*Excerpted passage*
------

It's nearly impossible to avoid metaphoric, quote-whore criticism of a movie about orgasms, so let's get     it out of the way: Billy Kent's directorial debut, The OH in Ohio, gets this close -- but doesn't completely satisfy.

Quirk queen Parker Posey is Priscilla, a Cleveland ad exec who is married to Jack (Paul Rudd), a high school science teacher. But Jack is haggard, moody, and not-so-slyly drinking on the job, all because though the couple has had sex 1,482 times (she tends to count things), Priscilla has never had an orgasm, even by herself. Jack loses it and leaves her (i.e. moves out to the garage), which finally makes  Priscilla determined to fix things. One masturbation class (with the teacher, played by Liza Minnelli, saying things like “liberate your labia!”) and vibrator later, Priscilla is enlightened and addicted – and, naturally, it changes her life. Meanwhile, Jack is rescued by Kristen (Mischa Barton), one of his stoner-turned-Merit Scholar (!) students who ridiculously tunes in to his exact problem, says “You're in pain. I want to help,” and takes charge from there.

------

*Extracted information*

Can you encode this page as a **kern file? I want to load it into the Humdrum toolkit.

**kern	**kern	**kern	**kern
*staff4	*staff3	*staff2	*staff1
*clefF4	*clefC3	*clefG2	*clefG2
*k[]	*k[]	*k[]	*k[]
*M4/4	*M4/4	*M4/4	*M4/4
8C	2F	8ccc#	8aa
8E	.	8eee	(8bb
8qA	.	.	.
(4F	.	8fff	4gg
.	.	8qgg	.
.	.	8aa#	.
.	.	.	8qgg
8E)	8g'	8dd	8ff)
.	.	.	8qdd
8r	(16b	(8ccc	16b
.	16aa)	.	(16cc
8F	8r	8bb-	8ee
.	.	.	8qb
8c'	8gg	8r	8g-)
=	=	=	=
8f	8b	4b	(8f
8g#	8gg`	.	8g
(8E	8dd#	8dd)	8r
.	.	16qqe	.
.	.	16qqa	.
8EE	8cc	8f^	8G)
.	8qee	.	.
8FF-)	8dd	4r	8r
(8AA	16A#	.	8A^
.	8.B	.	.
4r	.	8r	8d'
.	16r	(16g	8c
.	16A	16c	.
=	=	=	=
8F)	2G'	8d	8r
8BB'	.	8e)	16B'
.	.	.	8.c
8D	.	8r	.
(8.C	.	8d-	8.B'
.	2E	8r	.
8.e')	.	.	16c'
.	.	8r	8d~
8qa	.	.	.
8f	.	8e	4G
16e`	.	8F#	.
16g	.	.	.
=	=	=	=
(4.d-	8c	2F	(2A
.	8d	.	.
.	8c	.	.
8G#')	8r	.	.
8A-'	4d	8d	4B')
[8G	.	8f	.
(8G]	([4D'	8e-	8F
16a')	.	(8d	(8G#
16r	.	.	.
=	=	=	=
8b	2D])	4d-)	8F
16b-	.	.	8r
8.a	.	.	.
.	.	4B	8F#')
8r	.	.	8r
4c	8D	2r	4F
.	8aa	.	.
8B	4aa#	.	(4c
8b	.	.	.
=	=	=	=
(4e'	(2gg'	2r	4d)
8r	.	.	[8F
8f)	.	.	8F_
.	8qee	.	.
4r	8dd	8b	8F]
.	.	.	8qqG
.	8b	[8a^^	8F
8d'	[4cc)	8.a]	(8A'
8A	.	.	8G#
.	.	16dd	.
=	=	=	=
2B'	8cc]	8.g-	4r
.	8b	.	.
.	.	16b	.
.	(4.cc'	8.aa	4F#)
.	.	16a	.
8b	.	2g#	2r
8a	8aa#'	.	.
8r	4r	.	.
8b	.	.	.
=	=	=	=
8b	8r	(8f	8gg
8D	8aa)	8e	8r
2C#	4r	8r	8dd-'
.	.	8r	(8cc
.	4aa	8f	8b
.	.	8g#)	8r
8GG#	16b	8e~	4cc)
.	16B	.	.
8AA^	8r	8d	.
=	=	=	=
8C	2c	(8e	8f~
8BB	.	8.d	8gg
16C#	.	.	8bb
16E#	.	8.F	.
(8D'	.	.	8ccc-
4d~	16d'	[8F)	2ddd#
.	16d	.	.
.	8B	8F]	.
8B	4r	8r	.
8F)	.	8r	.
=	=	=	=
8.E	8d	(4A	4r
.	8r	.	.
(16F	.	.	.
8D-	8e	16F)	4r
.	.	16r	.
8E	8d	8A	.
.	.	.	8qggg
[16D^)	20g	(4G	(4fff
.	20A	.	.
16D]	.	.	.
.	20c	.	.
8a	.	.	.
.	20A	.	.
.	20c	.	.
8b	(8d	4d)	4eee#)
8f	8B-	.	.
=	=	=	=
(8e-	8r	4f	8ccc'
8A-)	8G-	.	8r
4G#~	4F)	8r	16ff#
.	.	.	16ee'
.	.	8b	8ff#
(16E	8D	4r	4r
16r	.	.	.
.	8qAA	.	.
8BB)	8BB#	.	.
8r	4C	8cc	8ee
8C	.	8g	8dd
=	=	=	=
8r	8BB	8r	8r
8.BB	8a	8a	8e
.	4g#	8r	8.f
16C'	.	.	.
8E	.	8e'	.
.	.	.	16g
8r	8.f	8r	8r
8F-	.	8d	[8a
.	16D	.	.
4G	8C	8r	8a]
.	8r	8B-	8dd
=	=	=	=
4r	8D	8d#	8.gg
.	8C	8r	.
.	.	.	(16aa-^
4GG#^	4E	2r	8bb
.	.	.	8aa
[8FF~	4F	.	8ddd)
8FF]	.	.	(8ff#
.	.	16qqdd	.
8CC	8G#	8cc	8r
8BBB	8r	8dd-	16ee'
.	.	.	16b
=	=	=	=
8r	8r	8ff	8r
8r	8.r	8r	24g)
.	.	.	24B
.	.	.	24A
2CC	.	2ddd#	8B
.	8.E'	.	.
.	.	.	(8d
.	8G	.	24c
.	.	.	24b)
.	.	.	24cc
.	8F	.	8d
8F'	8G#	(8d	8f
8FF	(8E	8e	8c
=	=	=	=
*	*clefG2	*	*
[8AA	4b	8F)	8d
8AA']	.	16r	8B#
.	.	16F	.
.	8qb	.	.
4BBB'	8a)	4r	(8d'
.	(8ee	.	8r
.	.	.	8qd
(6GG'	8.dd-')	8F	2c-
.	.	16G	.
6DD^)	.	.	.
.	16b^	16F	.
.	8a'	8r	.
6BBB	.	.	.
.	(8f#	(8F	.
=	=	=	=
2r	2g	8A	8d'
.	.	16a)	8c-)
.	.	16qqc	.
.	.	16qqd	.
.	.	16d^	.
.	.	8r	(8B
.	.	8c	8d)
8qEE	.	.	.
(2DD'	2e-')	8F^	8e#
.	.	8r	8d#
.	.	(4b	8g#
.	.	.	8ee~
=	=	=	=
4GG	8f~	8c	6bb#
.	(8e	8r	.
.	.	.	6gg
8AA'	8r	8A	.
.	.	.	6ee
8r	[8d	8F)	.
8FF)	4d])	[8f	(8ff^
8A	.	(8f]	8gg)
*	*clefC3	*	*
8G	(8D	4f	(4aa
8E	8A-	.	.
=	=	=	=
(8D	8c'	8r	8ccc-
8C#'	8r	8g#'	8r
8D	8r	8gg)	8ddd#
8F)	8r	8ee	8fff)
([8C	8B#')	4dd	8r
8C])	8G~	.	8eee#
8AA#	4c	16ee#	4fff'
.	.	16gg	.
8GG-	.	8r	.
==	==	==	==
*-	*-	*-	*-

------

*Instructions*
(1) Quote the review of The OH in Ohio word for word, starting at "Quirk queen Parker" and ending at "charge from there.".
(2) Write the next part of the review of The OH in Ohio, picking up after its last sentence.

*Answers*
(1)
Quirk queen Parker Posey is Priscilla, a Cleveland ad exec who is married to Jack (Paul Rudd), a high school science teacher. But Jack is haggard, moody, and not-so-slyly drinking on the job, all because though the couple has had sex 1,482 times (she tends to count things), Priscilla has never had an orgasm, even by herself. Jack loses it and leaves her (i.e. moves out to the garage), which finally makes  Priscilla determined to fix things. One masturbation class (with the teacher, played by Liza Minnelli, saying things like “liberate your labia!”) and vibrator later, Priscilla is enlightened and addicted – and, naturally, it changes her life. Meanwhile, Jack is rescued by Kristen (Mischa Barton), one of his stoner-turned-Merit Scholar (!) students who ridiculously tunes in to his exact problem, says “You're in pain. I want to help,” and takes charge from there.

(2)
The debut script by Adam Wierzbianski (based on a story by Kent and Sarah Bird) has its funnier moments amplified by the cast, particularly Rudd, who first uses his talent for perfect deadpan and later is yelling out “My cock's jammin'! It's *jammin'*!” when his character is rejuvenated by Kristen. Also entertaining is Keith David as Jack's “technology”-loving confidant and Danny DeVito as Wayne, a carefree, longhaired swimming-pool entrepreneur; It's a bit odd to see the usually typecast Posey playing a rather normal, if f/rigid, woman, but her Priscilla is giddy and charming as she makes the transformation into a labia liberator.

Cleveland natives will be happy to see their city portrayed as having corrected its mistake-on-the-lake status, with several aerial shots of a dense downtown and an outright marketing pitch slickly incorporated as Priscilla tries to woo a large corporation to do business there. The movie sinks, though, whenever Barton's onscreen, between her shallowly drawn Magical Whore and flat delivery of lines that alone are Wierzbianski's worst. (“I know Playboy Advisor bullshit,” she says in a forced tantrum.) And even at 88 minutes, it just goes on too long. Pre-vibrator Priscilla would sympathize.